Problem details: Return the entries in their entirety, precisely as given.
---
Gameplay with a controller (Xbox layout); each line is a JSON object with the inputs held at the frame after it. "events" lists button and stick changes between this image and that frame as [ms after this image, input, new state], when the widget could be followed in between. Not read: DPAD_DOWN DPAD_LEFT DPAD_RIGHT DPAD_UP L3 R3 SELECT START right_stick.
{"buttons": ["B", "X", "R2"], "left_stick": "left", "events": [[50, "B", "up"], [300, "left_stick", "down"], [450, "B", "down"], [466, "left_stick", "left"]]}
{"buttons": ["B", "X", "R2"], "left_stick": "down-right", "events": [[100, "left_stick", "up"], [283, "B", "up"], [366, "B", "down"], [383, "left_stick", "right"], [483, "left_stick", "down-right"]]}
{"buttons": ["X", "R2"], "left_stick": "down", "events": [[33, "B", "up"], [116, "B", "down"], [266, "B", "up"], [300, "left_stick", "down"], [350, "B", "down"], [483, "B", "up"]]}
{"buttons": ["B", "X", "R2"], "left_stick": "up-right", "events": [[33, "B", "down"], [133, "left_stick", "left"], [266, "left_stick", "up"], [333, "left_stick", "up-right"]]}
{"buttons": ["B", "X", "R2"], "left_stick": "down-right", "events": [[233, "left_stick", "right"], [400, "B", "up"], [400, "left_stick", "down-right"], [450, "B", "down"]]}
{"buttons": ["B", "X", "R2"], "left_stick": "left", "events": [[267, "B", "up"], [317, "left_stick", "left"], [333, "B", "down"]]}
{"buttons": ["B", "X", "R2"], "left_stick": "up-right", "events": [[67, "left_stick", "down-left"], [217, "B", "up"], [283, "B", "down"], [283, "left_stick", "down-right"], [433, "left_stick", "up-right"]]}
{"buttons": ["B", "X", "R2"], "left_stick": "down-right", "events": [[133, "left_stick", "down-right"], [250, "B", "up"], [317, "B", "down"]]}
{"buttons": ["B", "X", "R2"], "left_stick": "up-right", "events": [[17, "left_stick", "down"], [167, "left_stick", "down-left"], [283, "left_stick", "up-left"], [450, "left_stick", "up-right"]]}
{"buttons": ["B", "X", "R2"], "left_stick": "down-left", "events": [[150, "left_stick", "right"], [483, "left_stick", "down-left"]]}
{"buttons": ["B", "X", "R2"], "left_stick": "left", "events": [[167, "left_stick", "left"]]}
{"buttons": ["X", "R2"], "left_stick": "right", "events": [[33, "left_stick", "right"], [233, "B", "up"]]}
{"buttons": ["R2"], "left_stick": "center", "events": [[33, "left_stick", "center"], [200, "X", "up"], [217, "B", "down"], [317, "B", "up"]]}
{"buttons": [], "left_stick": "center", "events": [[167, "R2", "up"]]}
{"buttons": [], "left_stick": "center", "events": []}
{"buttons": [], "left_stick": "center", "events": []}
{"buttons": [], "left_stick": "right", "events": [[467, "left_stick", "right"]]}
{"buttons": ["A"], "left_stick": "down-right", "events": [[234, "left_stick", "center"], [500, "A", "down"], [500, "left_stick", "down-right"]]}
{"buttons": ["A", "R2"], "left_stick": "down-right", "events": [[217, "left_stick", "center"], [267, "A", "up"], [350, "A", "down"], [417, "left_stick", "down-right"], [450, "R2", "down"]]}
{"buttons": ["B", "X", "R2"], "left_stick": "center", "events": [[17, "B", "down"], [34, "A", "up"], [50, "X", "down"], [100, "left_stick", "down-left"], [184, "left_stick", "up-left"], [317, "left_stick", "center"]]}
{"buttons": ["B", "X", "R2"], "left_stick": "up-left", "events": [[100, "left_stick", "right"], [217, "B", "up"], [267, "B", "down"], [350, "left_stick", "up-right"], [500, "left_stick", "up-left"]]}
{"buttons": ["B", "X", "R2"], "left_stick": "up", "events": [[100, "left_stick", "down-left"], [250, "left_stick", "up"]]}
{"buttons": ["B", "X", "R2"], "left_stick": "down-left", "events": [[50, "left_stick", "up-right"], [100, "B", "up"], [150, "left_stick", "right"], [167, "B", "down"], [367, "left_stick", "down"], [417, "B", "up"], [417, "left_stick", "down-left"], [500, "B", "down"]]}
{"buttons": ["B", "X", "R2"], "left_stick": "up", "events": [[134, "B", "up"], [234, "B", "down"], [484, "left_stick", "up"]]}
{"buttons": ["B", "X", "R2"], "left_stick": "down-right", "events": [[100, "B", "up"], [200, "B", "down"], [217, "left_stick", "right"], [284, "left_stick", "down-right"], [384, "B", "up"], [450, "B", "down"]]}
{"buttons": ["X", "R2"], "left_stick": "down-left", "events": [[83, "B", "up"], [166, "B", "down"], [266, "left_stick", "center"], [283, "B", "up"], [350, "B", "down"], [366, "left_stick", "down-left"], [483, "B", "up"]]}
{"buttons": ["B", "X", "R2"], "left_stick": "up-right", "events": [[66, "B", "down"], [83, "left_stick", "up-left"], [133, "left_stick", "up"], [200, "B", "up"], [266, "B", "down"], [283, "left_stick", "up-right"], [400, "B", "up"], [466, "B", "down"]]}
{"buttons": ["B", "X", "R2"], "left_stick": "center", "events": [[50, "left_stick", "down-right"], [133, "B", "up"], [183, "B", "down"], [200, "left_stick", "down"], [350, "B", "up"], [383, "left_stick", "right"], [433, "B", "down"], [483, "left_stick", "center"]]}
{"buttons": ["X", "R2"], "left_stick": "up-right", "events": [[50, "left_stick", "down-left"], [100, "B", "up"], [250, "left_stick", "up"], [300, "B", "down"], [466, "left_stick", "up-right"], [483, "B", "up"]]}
---
Exercise solution:
Gameplay with a controller (Xbox layout); each line is a JSON object with the inputs held at the frame after it. "events" lists button and stick changes between this image and that frame as [ms after this image, input, new state], when the widget could be followed in between. Not read: DPAD_DOWN DPAD_LEFT DPAD_RIGHT DPAD_UP L3 R3 SELECT START right_stick.
{"buttons": ["B", "X", "R2"], "left_stick": "left", "events": [[50, "B", "up"], [300, "left_stick", "down"], [450, "B", "down"], [466, "left_stick", "left"]]}
{"buttons": ["B", "X", "R2"], "left_stick": "down-right", "events": [[100, "left_stick", "up"], [283, "B", "up"], [366, "B", "down"], [383, "left_stick", "right"], [483, "left_stick", "down-right"]]}
{"buttons": ["X", "R2"], "left_stick": "down", "events": [[33, "B", "up"], [116, "B", "down"], [266, "B", "up"], [300, "left_stick", "down"], [350, "B", "down"], [483, "B", "up"]]}
{"buttons": ["B", "X", "R2"], "left_stick": "up-right", "events": [[33, "B", "down"], [133, "left_stick", "left"], [266, "left_stick", "up"], [333, "left_stick", "up-right"]]}
{"buttons": ["B", "X", "R2"], "left_stick": "down-right", "events": [[233, "left_stick", "right"], [400, "B", "up"], [400, "left_stick", "down-right"], [450, "B", "down"]]}
{"buttons": ["B", "X", "R2"], "left_stick": "left", "events": [[267, "B", "up"], [317, "left_stick", "left"], [333, "B", "down"]]}
{"buttons": ["B", "X", "R2"], "left_stick": "up-right", "events": [[67, "left_stick", "down-left"], [217, "B", "up"], [283, "B", "down"], [283, "left_stick", "down-right"], [433, "left_stick", "up-right"]]}
{"buttons": ["B", "X", "R2"], "left_stick": "down-right", "events": [[133, "left_stick", "down-right"], [250, "B", "up"], [317, "B", "down"]]}
{"buttons": ["B", "X", "R2"], "left_stick": "up-right", "events": [[17, "left_stick", "down"], [167, "left_stick", "down-left"], [283, "left_stick", "up-left"], [450, "left_stick", "up-right"]]}
{"buttons": ["B", "X", "R2"], "left_stick": "down-left", "events": [[150, "left_stick", "right"], [483, "left_stick", "down-left"]]}
{"buttons": ["B", "X", "R2"], "left_stick": "left", "events": [[167, "left_stick", "left"]]}
{"buttons": ["X", "R2"], "left_stick": "right", "events": [[33, "left_stick", "right"], [233, "B", "up"]]}
{"buttons": ["R2"], "left_stick": "center", "events": [[33, "left_stick", "center"], [200, "X", "up"], [217, "B", "down"], [317, "B", "up"]]}
{"buttons": [], "left_stick": "center", "events": [[167, "R2", "up"]]}
{"buttons": [], "left_stick": "center", "events": []}
{"buttons": [], "left_stick": "center", "events": []}
{"buttons": [], "left_stick": "right", "events": [[467, "left_stick", "right"]]}
{"buttons": ["A"], "left_stick": "down-right", "events": [[234, "left_stick", "center"], [500, "A", "down"], [500, "left_stick", "down-right"]]}
{"buttons": ["A", "R2"], "left_stick": "down-right", "events": [[217, "left_stick", "center"], [267, "A", "up"], [350, "A", "down"], [417, "left_stick", "down-right"], [450, "R2", "down"]]}
{"buttons": ["B", "X", "R2"], "left_stick": "center", "events": [[17, "B", "down"], [34, "A", "up"], [50, "X", "down"], [100, "left_stick", "down-left"], [184, "left_stick", "up-left"], [317, "left_stick", "center"]]}
{"buttons": ["B", "X", "R2"], "left_stick": "up-left", "events": [[100, "left_stick", "right"], [217, "B", "up"], [267, "B", "down"], [350, "left_stick", "up-right"], [500, "left_stick", "up-left"]]}
{"buttons": ["B", "X", "R2"], "left_stick": "up", "events": [[100, "left_stick", "down-left"], [250, "left_stick", "up"]]}
{"buttons": ["B", "X", "R2"], "left_stick": "down-left", "events": [[50, "left_stick", "up-right"], [100, "B", "up"], [150, "left_stick", "right"], [167, "B", "down"], [367, "left_stick", "down"], [417, "B", "up"], [417, "left_stick", "down-left"], [500, "B", "down"]]}
{"buttons": ["B", "X", "R2"], "left_stick": "up", "events": [[134, "B", "up"], [234, "B", "down"], [484, "left_stick", "up"]]}
{"buttons": ["B", "X", "R2"], "left_stick": "down-right", "events": [[100, "B", "up"], [200, "B", "down"], [217, "left_stick", "right"], [284, "left_stick", "down-right"], [384, "B", "up"], [450, "B", "down"]]}
{"buttons": ["X", "R2"], "left_stick": "down-left", "events": [[83, "B", "up"], [166, "B", "down"], [266, "left_stick", "center"], [283, "B", "up"], [350, "B", "down"], [366, "left_stick", "down-left"], [483, "B", "up"]]}
{"buttons": ["B", "X", "R2"], "left_stick": "up-right", "events": [[66, "B", "down"], [83, "left_stick", "up-left"], [133, "left_stick", "up"], [200, "B", "up"], [266, "B", "down"], [283, "left_stick", "up-right"], [400, "B", "up"], [466, "B", "down"]]}
{"buttons": ["B", "X", "R2"], "left_stick": "center", "events": [[50, "left_stick", "down-right"], [133, "B", "up"], [183, "B", "down"], [200, "left_stick", "down"], [350, "B", "up"], [383, "left_stick", "right"], [433, "B", "down"], [483, "left_stick", "center"]]}
{"buttons": ["X", "R2"], "left_stick": "up-right", "events": [[50, "left_stick", "down-left"], [100, "B", "up"], [250, "left_stick", "up"], [300, "B", "down"], [466, "left_stick", "up-right"], [483, "B", "up"]]}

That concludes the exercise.